■ SÉRIE D'EXERCICES ■
1. Relevez tous les noms de lieux géographiques (pays et villes) qui apparaissent dans le texte sur la capitulation du Japon présenté ci-dessous, y compris ceux qui figurent dans un titre.
2. Poursuivez le texte sur la capitulation du Japon ci-dessous à partir de la dernière phrase qui y figure.

■ EXTRAIT DU TEXTE ■
###

Nous déclarons à tous nos compatriotes et aux peuples du monde entier: Le haut commandement à Tchongking n’est pas qualifié pour représenter le peuple chinois ni les forces armées de Chine qui se sont réellement battues contre le Japon; le peuple chinois réclame pour les forces armées antijaponaises des régions libérées de Chine, placées sous les ordres du commandant en chef Chu Teh, le droit d’envoyer leurs propres représentants participer directement à l’acceptation de la capitulation du Japon par les quatre puissances alliées et au contrôle militaire qu’elles exerceront sur le Japon, ainsi que le droit de participer à la future conférence de paix. S’il n’est pas fait droit à ces demandes, le peuple chinois y verra un procédé fort déplacé.

  1. Commentaire écrit par le camarade Mao Zedong pour l’Agence Hsinhua.
  2. Le 10 août 1945, le commandant en chef Chu Teh donna, du Grand Quartier général à Yenan, à toutes les forces armées des régions libérées un ordre concernant la capitulation des envahisseurs japonais. En voici le texte intégral :
    Le Japon vient d’annoncer sa capitulation sans condition et les Alliés vont se rencontrer pour discuter les mesures d’acceptation de la capitulation sur la base de la Déclaration de Potsdam. En conséquence, je donne à toutes nos forces armées des régions libérées l’ordre suivant :
    1) Conformément aux clauses de la Déclaration de Potsdam, toutes les forces antijaponaises des régions libérées notifieront aux troupes ennemies et à leurs organes de commandement qui se trouvent dans les villes et les bourgs ou le long des voies de communication importantes de leur voisinage l’ordre de livrer tout le matériel à nos forces combattantes dans un délai donné; après le désarmement des troupes ennemies, nos forces leur garantiront la vie sauve selon nos règlements sur le traitement généreux accordé aux prisonniers de guerre.

###

■ LIGNES FOURNIES ■
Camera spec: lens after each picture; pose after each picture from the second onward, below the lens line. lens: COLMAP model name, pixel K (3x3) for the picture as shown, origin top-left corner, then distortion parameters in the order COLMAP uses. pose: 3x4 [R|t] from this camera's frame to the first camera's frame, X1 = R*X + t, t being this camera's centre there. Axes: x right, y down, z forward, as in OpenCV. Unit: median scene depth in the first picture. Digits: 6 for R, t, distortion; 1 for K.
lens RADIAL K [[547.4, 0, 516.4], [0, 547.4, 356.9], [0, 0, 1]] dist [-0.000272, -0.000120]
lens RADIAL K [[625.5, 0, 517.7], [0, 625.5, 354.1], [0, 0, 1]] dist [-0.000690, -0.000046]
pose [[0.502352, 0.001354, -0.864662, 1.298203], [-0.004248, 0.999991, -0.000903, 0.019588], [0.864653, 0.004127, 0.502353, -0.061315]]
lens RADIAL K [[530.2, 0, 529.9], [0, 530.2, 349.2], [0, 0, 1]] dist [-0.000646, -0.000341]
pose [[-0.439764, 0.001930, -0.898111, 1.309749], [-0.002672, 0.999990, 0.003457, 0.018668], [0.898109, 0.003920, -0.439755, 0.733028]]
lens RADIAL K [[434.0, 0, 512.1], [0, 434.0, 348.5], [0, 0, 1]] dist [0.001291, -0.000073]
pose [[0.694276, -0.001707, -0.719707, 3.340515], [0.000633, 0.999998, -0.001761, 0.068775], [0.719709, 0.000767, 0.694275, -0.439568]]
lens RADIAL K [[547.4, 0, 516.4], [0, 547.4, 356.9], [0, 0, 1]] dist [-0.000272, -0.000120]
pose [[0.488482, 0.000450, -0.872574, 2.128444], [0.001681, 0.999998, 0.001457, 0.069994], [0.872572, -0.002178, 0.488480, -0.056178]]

###

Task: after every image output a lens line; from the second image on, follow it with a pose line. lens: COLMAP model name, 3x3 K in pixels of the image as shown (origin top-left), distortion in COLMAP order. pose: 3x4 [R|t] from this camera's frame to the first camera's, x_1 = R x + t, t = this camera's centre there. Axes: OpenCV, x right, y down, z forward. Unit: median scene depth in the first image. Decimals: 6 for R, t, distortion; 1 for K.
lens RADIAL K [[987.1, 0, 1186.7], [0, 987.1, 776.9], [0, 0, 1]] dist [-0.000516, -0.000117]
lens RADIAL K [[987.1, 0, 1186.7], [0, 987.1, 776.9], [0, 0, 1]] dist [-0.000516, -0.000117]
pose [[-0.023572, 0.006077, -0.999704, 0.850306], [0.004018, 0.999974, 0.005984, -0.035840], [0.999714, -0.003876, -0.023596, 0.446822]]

###

■ RÉPONSES DANS L'ORDRE ■
1. Tchongking, Chine, Japon, Yenan, Potsdam

2.
    2) Toutes les forces armées antijaponaises des régions libérées notifieront à toutes les troupes et autorités fantoches dans leur voisinage l’ordre de passer de notre côté, avant que la capitulation ne soit signée par les envahisseurs japonais, et d’attendre d’être réorganisées ou licenciées ; passé ce délai, les troupes fantoches seront astreintes à livrer toutes leurs armes.
    3) Toutes les forces armées antijaponaises des régions libérées doivent anéantir résolument les troupes ennemies et fantoches qui refuseront de se rendre et de livrer leurs armes.
    4) Nos forces armées ont pleine autorité pour envoyer leurs unités reprendre et occuper villes, bourgs ou voies de communication importantes tenus par les troupes ennemies et fantoches, pour en assurer le contrôle militaire, pour y maintenir l’ordre et désigner des commissaires chargés des affaires administratives locales ; tout acte de sabotage ou de résistance sera puni comme trahison à la patrie.
    Puis le 11 août, le Haut Commandement à Yenan donna successivement six ordres: il ordonna aux forces armées de la région libérée du Chansi-Soueiyuan (commandées par le camarade Ho Long), de la région libérée du Chansi-Tchahar-Hopei (commandées par le camarade Nié Jong-tchen) et de la région libérée du Hopei-Jéhol-Liaoning de se mettre en marche vers la Mongolie intérieure et le Nord-Est; aux forces armées de la région libérée du Chansi de nettoyer la ligne de chemin de fer Tatong-Poutcheou et la vallée de la rivière Fenho des troupes japonaises et fantoches ; aux forces armées de toutes les régions libérées de lancer de vigoureuses offensives contre toutes les voies de communication importantes tenues par l’ennemi, afin de forcer les troupes japonaises et fantoches à se rendre. Les unités de l’Armée populaire de Libération de toutes les régions libérées exécutèrent résolument ces ordres et remportèrent d’importantes victoires.
  3. “Ennemi” désigne ici les forces d’invasion japonaises, et “fantoches” désigne les autorités fantoches établies par les envahisseurs japonais et leurs troupes, composées en grande partie les unes de fonctionnaires et les autres de troupes du Kuomintang passés aux Japonais.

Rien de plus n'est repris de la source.